Your goal: For each line of the listing, output an exact copy.

Data extracts:
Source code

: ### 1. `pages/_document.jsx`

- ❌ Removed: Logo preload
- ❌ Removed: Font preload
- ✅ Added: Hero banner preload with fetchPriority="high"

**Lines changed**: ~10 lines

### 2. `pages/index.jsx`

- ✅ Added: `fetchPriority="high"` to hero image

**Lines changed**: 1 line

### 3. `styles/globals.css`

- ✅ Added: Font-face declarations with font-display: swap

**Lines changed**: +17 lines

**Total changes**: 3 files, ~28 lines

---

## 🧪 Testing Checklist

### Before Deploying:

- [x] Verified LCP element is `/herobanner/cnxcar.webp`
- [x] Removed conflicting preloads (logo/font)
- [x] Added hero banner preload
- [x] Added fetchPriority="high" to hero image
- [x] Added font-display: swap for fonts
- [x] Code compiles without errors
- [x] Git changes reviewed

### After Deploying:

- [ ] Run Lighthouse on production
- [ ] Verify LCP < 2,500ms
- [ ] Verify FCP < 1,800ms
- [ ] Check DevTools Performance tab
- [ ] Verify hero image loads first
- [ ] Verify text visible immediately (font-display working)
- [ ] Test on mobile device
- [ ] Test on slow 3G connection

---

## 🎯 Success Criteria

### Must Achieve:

Written response:
Source code

: ### 1. `pages/_document.jsx`

- ❌ Removed: Logo preload
- ❌ Removed: Font preload
- ✅ Added: Hero banner preload with fetchPriority="high"

**Lines changed**: ~10 lines

### 2. `pages/index.jsx`

- ✅ Added: `fetchPriority="high"` to hero image

**Lines changed**: 1 line

### 3. `styles/globals.css`

- ✅ Added: Font-face declarations with font-display: swap

**Lines changed**: +17 lines

**Total changes**: 3 files, ~28 lines

---

## 🧪 Testing Checklist

### Before Deploying:

- [x] Verified LCP element is `/herobanner/cnxcar.webp`
- [x] Removed conflicting preloads (logo/font)
- [x] Added hero banner preload
- [x] Added fetchPriority="high" to hero image
- [x] Added font-display: swap for fonts
- [x] Code compiles without errors
- [x] Git changes reviewed

### After Deploying:

- [ ] Run Lighthouse on production
- [ ] Verify LCP < 2,500ms
- [ ] Verify FCP < 1,800ms
- [ ] Check DevTools Performance tab
- [ ] Verify hero image loads first
- [ ] Verify text visible immediately (font-display working)
- [ ] Test on mobile device
- [ ] Test on slow 3G connection

---

## 🎯 Success Criteria

### Must Achieve:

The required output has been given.